Read/write Performance is very dependant on the client hardware speed and cache configuration. Very occasionally problems might arise due to cache inconsistencies. The following commands (subcommands of fs) can be used to remove stale cache data.

Flush named files or directories from the local cache
Flush all data from a particular volume

I/O intensive jobs

Writing and reading large amounts of data to a file can cause performance problems for some programs if the file resides on a remote server. AFS is generally optimized for robustness and scaleability rather than high performance, and in some circumstances users may need to resort to using local disk for large data files to get the best possible performance.

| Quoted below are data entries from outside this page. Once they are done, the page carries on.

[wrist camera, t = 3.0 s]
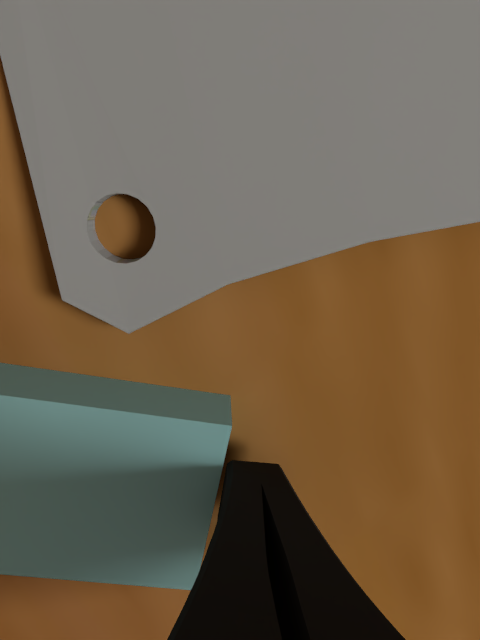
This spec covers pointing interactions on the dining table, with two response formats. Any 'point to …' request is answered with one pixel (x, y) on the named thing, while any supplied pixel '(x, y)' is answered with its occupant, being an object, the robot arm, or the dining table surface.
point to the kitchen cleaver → (239, 133)
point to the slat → (107, 477)
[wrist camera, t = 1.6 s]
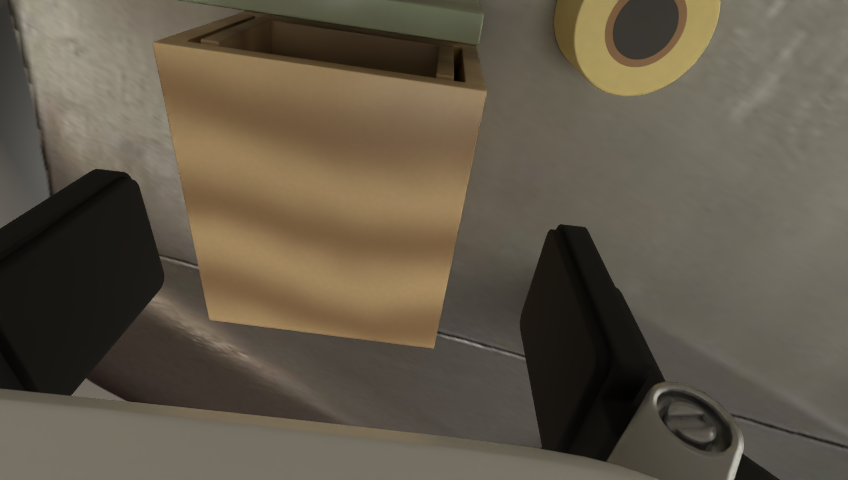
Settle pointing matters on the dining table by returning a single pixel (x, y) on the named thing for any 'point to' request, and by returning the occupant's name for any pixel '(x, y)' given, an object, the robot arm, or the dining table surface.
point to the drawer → (357, 32)
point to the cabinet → (321, 183)
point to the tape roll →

Scratch or temporary files used by programs should in most circumstances be placed on local disk for best performance. Sometimes applications may default to writing scratch files in the user's home directory, but can be configured to use other locations.

Permission bits

The traditional Unix permission bits are largely ignored by AFS. Only the user write and execute bits are meaningful. All other access control is determined by the directory ACL.

Special files

AFS does not support device special files or named pipes.


AFS Authentication

The action of authenticating to a particular computer, and authenticating to AFS, are usually combined so that only one username and password are required. This requires that AFS usernames are used as the local usernames. No local password is used. In most cases enabling an AFS account on a client computer requires only creating a record in /etc/passwd, so account maintenance is greatly simplified. Once the user has been identified by the AFS system they are then allowed to use the computer and access the files in their home directory.

The main difference between an AFS user and a local user is that the AFS user is not tied or attached to a particular computer but instead has a global identity that allows the user to authenticate to multiple computers.

Computers can also use AFS without integrating the login procedure. In this case a local login is performed as usual and then the user runs klog -setpag to authenticate to AFS.

The -setpag option is used to generate a new PAG at the same time as authenticating. The pagsh command can also be used for this. Without a PAG, the token is attached to the local Unix UID of the user, which opens a security hole since local root processes could 'su' to the user and inherit the AFS token.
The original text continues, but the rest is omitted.